Quem são nossos moradores de rua? – parte 3

Morador de rua em Belo Horizonte. Foto: Leo Fontes
Morador de rua em Belo Horizonte. Foto: Leo Fontes/O Tempo

Em maio do ano passado, quando a Prefeitura de Belo Horizonte divulgou o terceiro censo dos moradores de rua que vivem na cidade, eu me debrucei sobre os números e os trouxe para o blog, na tentativa de fazer um retrato, ainda que tímido, dessas pessoas. Depois obtive mais números e complementei num segundo post.

Faltava uma coisa para o raio X ser completo: conversar com essas pessoas que moram nas ruas — que já são mais de 1.800! — e com os responsáveis pelas políticas públicas voltadas para elas.

Agora não falta mais: no último domingo, foi publicada no jornal “O Tempo” uma série de reportagens muito completa e sensível, apurada e escrita pela repórter Juliana Baeta.

Clique AQUI para ler todo o especial.

Ao fim da leitura, constatamos o que já intuíamos: que ninguém quer morar nas ruas e que a solidariedade dos voluntários e das pessoas que se sensibilizam com a situação dos moradores de rua é fundamental para que eles sobrevivam. (Ao contrário do que sugeriu o prefeito Marcio Lacerda, em mais uma de suas declarações infelizes, ao pedir aos moradores (com teto) da cidade que não ajudassem os moradores de rua com “objetos, comida ou dinheiro, para que eles dependam da assistência social da prefeitura e possam ser convencidos a deixar a rua”. Como se se tratasse apenas de uma questão de convencimento…)

No final do meu primeiro post sobre o censo, escrevi: “Eles se concentram na região mais rica da cidade, a Centro-Sul, não por acaso: contam com a solidariedade dos mais afortunados, com suas doações e esmolas, com ajuda dos comerciantes e donos de bares e restaurantes.

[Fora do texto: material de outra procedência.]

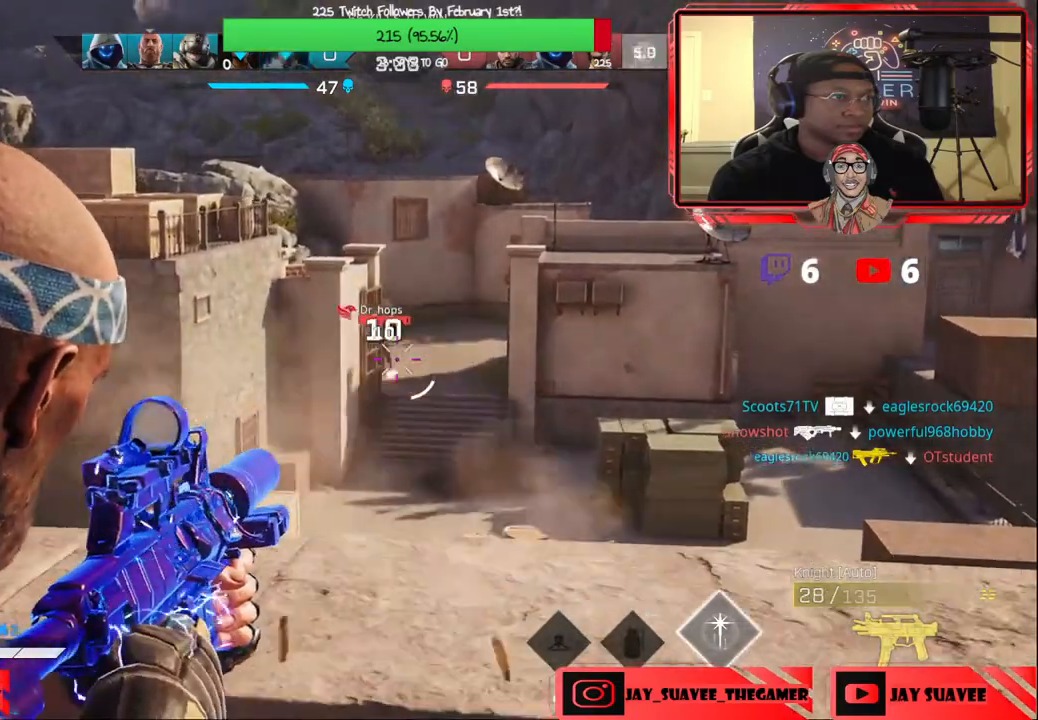
{"buttons": [], "left_stick": "left", "right_stick": "center", "events": [[150, "left_stick", "right"], [300, "R2", "up"], [300, "left_stick", "down-left"], [367, "L2", "up"], [400, "X", "down"], [417, "left_stick", "left"], [500, "X", "up"]]}
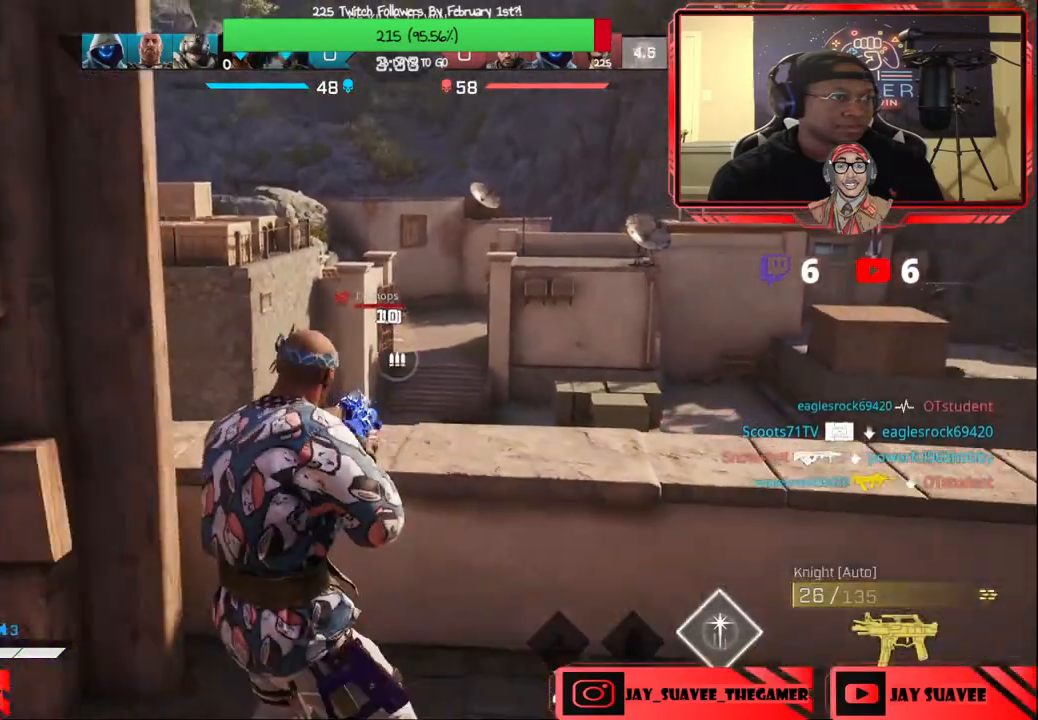
{"buttons": [], "left_stick": "center", "right_stick": "center", "events": [[183, "left_stick", "up-left"], [183, "right_stick", "down"], [283, "left_stick", "up"], [333, "right_stick", "center"], [467, "left_stick", "center"]]}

Que tal retribuirmos esse voto de confiança?”

Agora que o outono já começou, e a vida dos moradores de rua ficará duplamente mais difícil, com o frio (que, em cidades mais geladas, como São Paulo, leva vários à morte), essa solidariedade é ainda mais importante.

Se tememos contribuir com dinheiro, pelo fato de um percentual não desprezível dessa população recorrer às drogas, podemos ajudar com comida, agasalhos, roupas, sapatos e outro bem valiosíssimo e muito raro para eles: água. Já repararam que não existem muitos bebedores públicos em Belo Horizonte (e em quase nenhuma cidade)? Lembro que a primeira vez que isso me chamou a atenção foi graças a uma reportagem da “Folha de S.Paulo”, de 2009. Ou seja, até 2009, nunca tinha me ocorrido como era difícil que um morador de rua conseguisse um bem tão básico como água potável. E que existissem pessoas que negassem um copo de água para eles. Copo de água não se nega, gente!

A reportagem da Juliana ainda vai além, ao mostrar que, se fôssemos seguir a cartilha do prefeito Marcio Lacerda, os moradores de rua estariam lascados, porque o número de vagas em albergues só dá conta de receber metade deles. Pra piorar, os moradores de rua sofrem com uma prática absurda, cometida por agentes públicos: têm seus poucos bens (como cobertores e até remédios) confiscados, numa tentativa de “higienizar” as ruas. Tipo assim: sem a caixa de papelão e o cobertor, ele terá de sair daqui! Mesmo após decisão judicial proibindo a prática, em julho de 2013, vi o problema se repetir um ano depois. Então, não duvido que continue acontecendo até hoje.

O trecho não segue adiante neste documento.